_What you will do_
When you retype the data, keep every word exactly and include none of the pictures.
- Opening Delimiter -
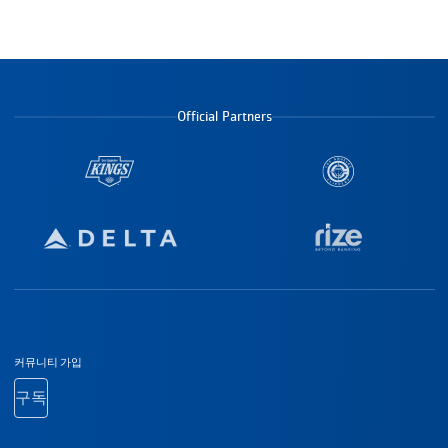
Official Partners
바닥글 탐색
커뮤니티 가입
구독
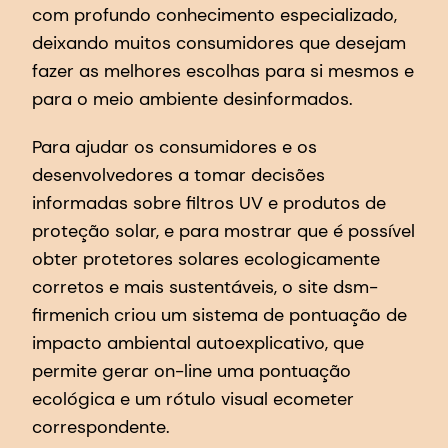
com profundo conhecimento especializado,
deixando muitos consumidores que desejam
fazer as melhores escolhas para si mesmos e
para o meio ambiente desinformados.
Para ajudar os consumidores e os
desenvolvedores a tomar decisões
informadas sobre filtros UV e produtos de
proteção solar, e para mostrar que é possível
obter protetores solares ecologicamente
corretos e mais sustentáveis, o site dsm-
firmenich criou um sistema de pontuação de
impacto ambiental autoexplicativo, que
permite gerar on-line uma pontuação
ecológica e um rótulo visual ecometer
correspondente.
- Closing Delimiter -
_Task answer_
Official Partners
바닥글 탐색
커뮤니티 가입
구독
com profundo conhecimento especializado,
deixando muitos consumidores que desejam
fazer as melhores escolhas para si mesmos e
para o meio ambiente desinformados.
Para ajudar os consumidores e os
desenvolvedores a tomar decisões
informadas sobre filtros UV e produtos de
proteção solar, e para mostrar que é possível
obter protetores solares ecologicamente
corretos e mais sustentáveis, o site dsm-
firmenich criou um sistema de pontuação de
impacto ambiental autoexplicativo, que
permite gerar on-line uma pontuação
ecológica e um rótulo visual ecometer
correspondente.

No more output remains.